Directive
Please answer from the Cincinnati restaurant post: what did the waitress at Taste of Belgium give the group to take with them?

(Passage begins)

Cincinnati/Restaurant Blog Interlude

I’ve been to Cincinnati twice now: once when it was very cold, and once when it was very hot. I’m sure there are other temperatures that happen there, but not as far as I know about. That means that both times I’ve been there, I’ve spent more time than I might otherwise have inside.

Nonetheless, we did manage to get out of the house, and one of the biggest things I noticed was that Cincinnati has a lot more great restaurants than I had been led to believe. Not, of course, that anyone had said “man, you know where has terrible food? Cincinnati,” but my expectations had not been built up. So, here are some mini restaurant reviews of places we went:

Django:  Really good taco place; pretty cheap. Spent a while dissecting the logic behind their cool, stainless steel taco holders. Great fancy cocktails.

Taste of Belgium: Man oh man, I wish I’d discovered this place earlier so I could have eaten every meal there. I had a savory crêpe, although there were a lot of sweet crêpes that sounded intriguing too. Our waitress gave us some waffles to go that you can heat in the toaster, and those are also amazing.

KaZe: Really good sushi place. I’m vegetarian, but Will vouched for the fish sushi, and Chloe enjoyed the shrimp buns. They also have fancy cocktails, and we sat at the sushi bar and watched the chefs make sushi, which was a good time in and of itself.

(Passage ends)
(Data extracts begins)

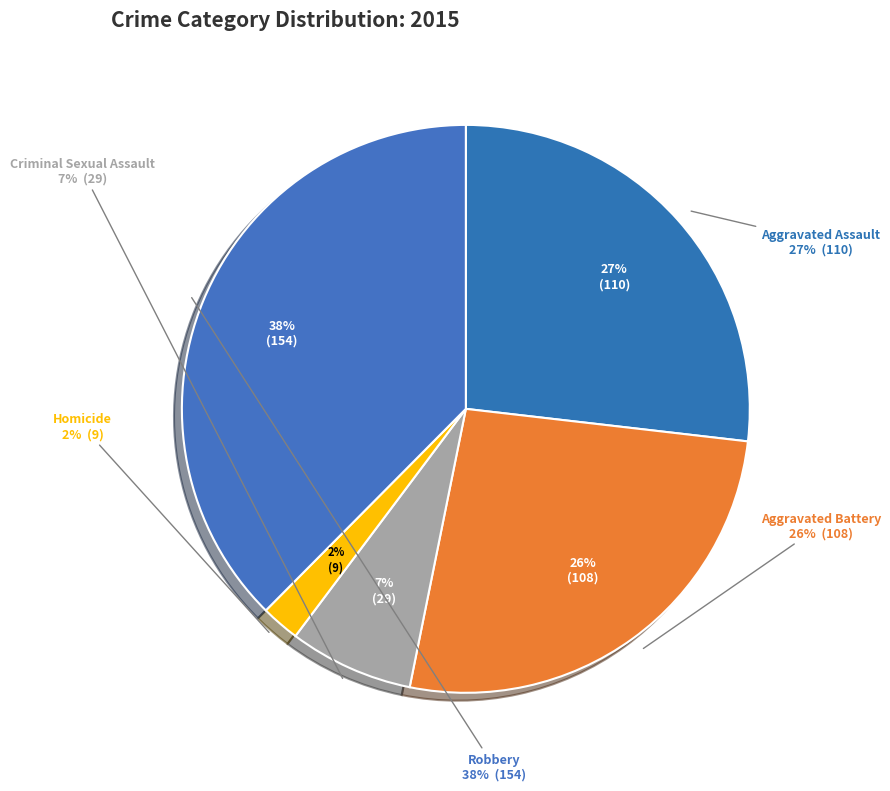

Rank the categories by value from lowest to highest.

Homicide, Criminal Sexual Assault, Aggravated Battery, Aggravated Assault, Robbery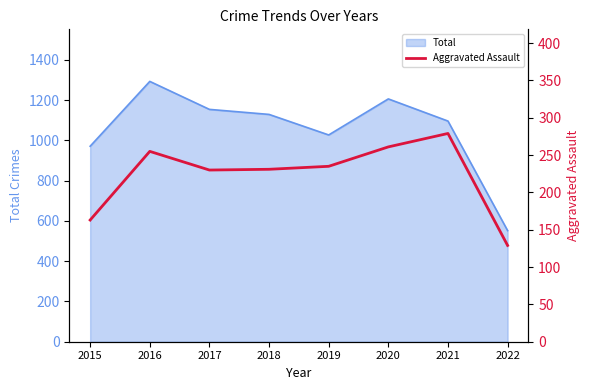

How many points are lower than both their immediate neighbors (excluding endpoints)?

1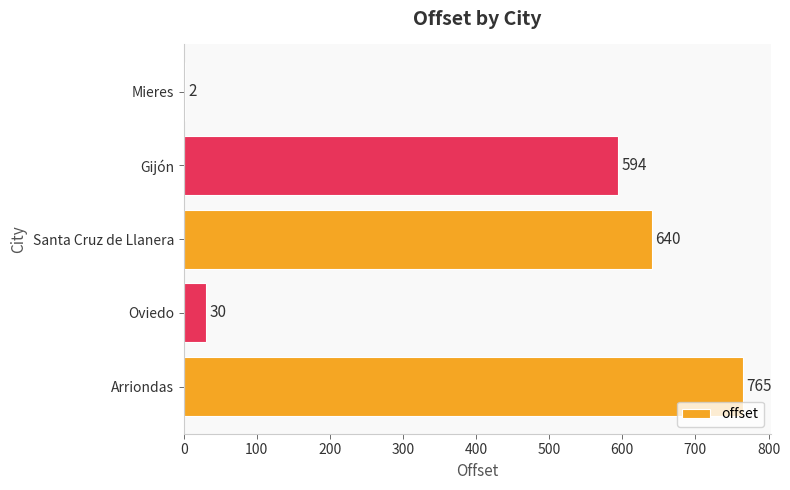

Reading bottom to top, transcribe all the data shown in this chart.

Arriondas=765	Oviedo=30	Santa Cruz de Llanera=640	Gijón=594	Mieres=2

(Data extracts ends)

Completed exercise
Waffles to go that can be heated in the toaster.